GIVEN RECORDS Block Start

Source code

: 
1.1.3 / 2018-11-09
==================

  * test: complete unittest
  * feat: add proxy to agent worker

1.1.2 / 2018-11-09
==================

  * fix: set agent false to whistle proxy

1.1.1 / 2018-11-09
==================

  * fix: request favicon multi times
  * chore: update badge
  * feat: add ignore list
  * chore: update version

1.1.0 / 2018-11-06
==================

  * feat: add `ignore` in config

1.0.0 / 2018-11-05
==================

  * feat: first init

GIVEN RECORDS Block End
GIVEN RECORDS Block Start

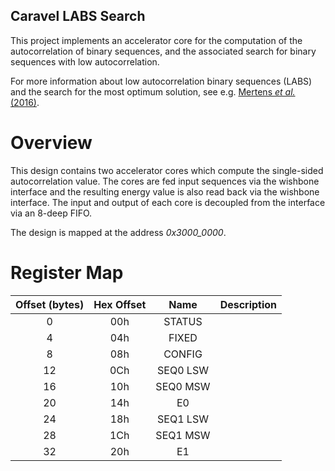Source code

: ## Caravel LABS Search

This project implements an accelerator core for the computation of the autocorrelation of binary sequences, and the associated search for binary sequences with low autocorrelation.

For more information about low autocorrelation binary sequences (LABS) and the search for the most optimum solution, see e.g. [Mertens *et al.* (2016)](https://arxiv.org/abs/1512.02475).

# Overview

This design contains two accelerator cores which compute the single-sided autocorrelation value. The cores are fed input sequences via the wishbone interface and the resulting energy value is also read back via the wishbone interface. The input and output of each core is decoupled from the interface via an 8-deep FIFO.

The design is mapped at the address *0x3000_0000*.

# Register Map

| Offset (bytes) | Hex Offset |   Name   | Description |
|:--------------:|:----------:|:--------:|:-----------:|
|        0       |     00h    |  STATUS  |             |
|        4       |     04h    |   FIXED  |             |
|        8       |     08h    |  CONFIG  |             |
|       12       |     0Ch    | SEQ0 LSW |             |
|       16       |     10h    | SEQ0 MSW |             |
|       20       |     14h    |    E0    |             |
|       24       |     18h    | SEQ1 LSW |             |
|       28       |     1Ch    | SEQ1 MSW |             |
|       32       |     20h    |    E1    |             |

GIVEN RECORDS Block End

■ ABOUT THIS EXERCISE
Edit the stretch of the listing from the line containing "favicon multi times" through the line containing "feat: first init", changing "chore" to "maint" and keeping everything else the same. Return only those lines.

■ FINISHED EXERCISE
  * fix: request favicon multi times
  * maint: update badge
  * feat: add ignore list
  * maint: update version

1.1.0 / 2018-11-06
==================

  * feat: add `ignore` in config

1.0.0 / 2018-11-05
==================

  * feat: first init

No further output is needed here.